En 1966, c’est Guy Peellaert qui créait une autre héroïne libérée : Jodelle. Elle n’eut certainement pas le réputation de sa consœur. Son auteur participait néanmoins au changement de mentalité qui traversait alors la société, même si sa démarche restait plus discrète en raison de ses choix. Tout d’abord parce que Jodelle n’eut pas droit à une série l’installant dans le temps, mais surtout parce que son dessinateur avait choisi de faire entrer dans la BD le style artistique en vogue à l’époque : le Pop Art. Et plus d’un habitué des cases à la ligne claire a du être dérouté par ces couleurs criardes et ces décors stylisés. D’autre part, ce genre artistique n’ait pas vécu très longtemps.

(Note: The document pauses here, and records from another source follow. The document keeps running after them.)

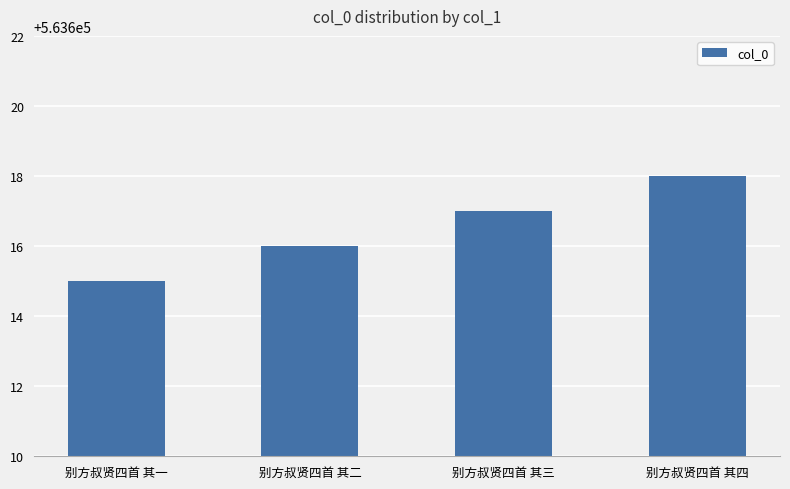

Reading left to right, list all the values displayed in this chart.

别方叔贤四首 其一=563615	别方叔贤四首 其二=563616	别方叔贤四首 其三=563617	别方叔贤四首 其四=563618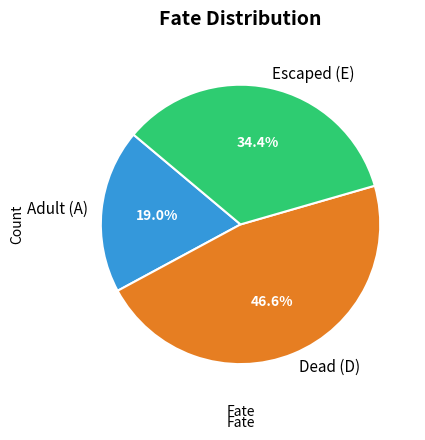

How many slices are in this pie chart?

3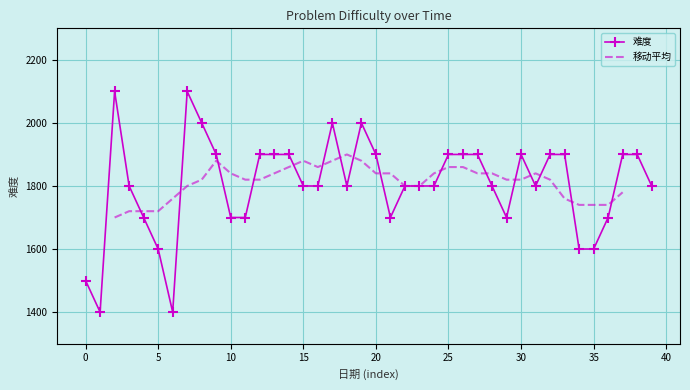

Is this an area chart (filled region under the line)?

No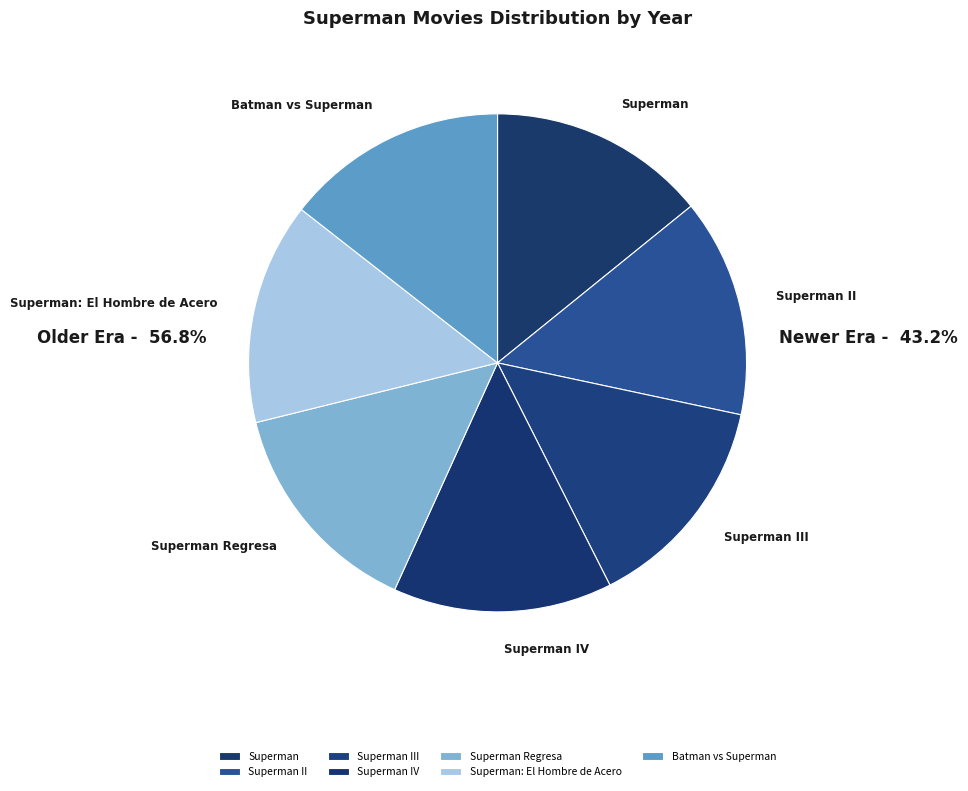

Is the sum of Superman and Superman II greater than half?

No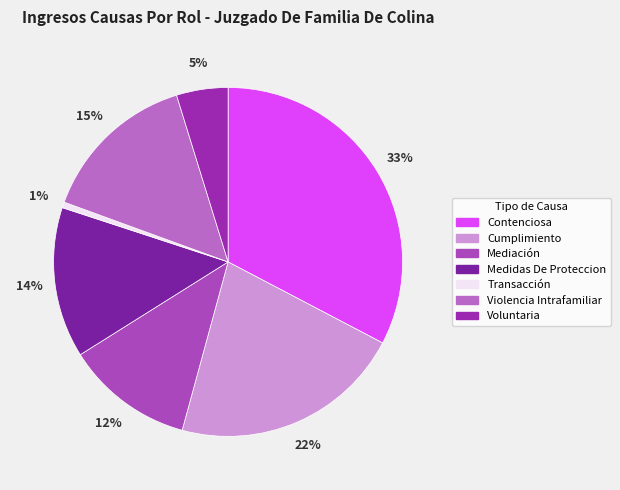

Which slice is the smallest?

Transacción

Mais les mentalités avaient définitivement changé et les séries nouvelles ne pouvaient plus se limiter à un monde entièrement masculin. Le héros moderne devait compter sur sa (ou ses) partenaire(s) féminine(s) – de plus en plus séduisantes, soit dit en passant – pour se sortir de tous les mauvais pas dans lesquels il se précipitait immanquablement, suspense oblige. Il suffit de relire les aventures de « Corto Maltese » dessinées par Hugo Pratt, venu d'Italie (1967), « Olivier Rameau » par Greg et Dany (1968), de « Rahan » par Lecureux et Chéret (1969), ou encore « Valérian » par Christin et Mézière (1970). Leurs jolies partenaires comme Colombe ou Laurelineavaient pris la place de Fantasio et du Capitaine Haddock, pour le plus grand plaisir des lecteurs qui avaient grandis. Certaines d’entre elles, comme les deux citées, en arriveront à prendre pratiquement le premier rôle dans la série. Et même des séries plus anciennes, jusque là entièrement masculines, ont ouvert leurs cases et leurs bulles à une présence féminine, comme ce fut le cas dans « Lucky Luke » par Morris avec Ma Dalton ou Calamity Jane, ou encore avec l’apparition « magique » de la Schtroumpfette en 1967 dans la série de Peyo.

Toutefois, à aucun moment à cette époque de transition et de changement, il ne sera encore question de relation amoureuse. Il faudra attendre encore plusieurs années pour que Colombe et Olivier Rameau, ou Laureline et Valérian ne soient présentés comme plus que partenaires professionnels. Quant à la Schtroumpfette, elle vivra toujours seule dans ce monde de petits hommes bleus dont elle a quand même chamboulé l’existence. Mais il ne faut pas oublier qu’au départ elle n’est qu’une créature créée de toute pièce par leur ennemi mortel, Gargamel, dans le but de les détruire. D’ici à y voir une créature du Diable qui sème la zizanie, il n’y a que l’épaisseur d’une feuille de salsepareille. Pas mieux que l’image d’Eve dans la Bible en ce qui concerne le rôle des femmes ! Et même lorsque la série verra l’apparition d’un bébé Schtroumpf (en 1984), toujours pas la plus petite trace de réalisme amoureux. La Schtroumpfette n’y est pour rien dans cette naissance. C’est encore une création de Gargamel et apportée par … des cigognes ! Plus que jamais, les cours d’éducation sexuelle à l’école étaient une nécessité urgente puisque la BD n’assumait toujours pas ce rôle.

Il faudra attendre encore quelques années avant que ces héroïnes n’embrassent amoureusement leur partenaire, voire plus si affinité.